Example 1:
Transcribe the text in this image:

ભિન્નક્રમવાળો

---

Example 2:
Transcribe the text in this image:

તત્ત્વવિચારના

──────────

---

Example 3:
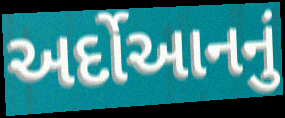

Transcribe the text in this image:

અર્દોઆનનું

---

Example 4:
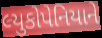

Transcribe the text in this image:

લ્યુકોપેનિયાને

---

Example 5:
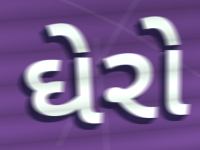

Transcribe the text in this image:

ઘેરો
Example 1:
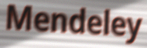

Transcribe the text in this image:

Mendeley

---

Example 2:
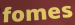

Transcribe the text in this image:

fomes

──────────

◆ Do this
Locate every line in the items above that contains the word "Example", and copy each such line. Case counts, so only matches with identical capitalization qualify.

◆ Exercise output
Example 1:
Example 2:
Example 3:
Example 4:
Example 5:
Example 1:
Example 2:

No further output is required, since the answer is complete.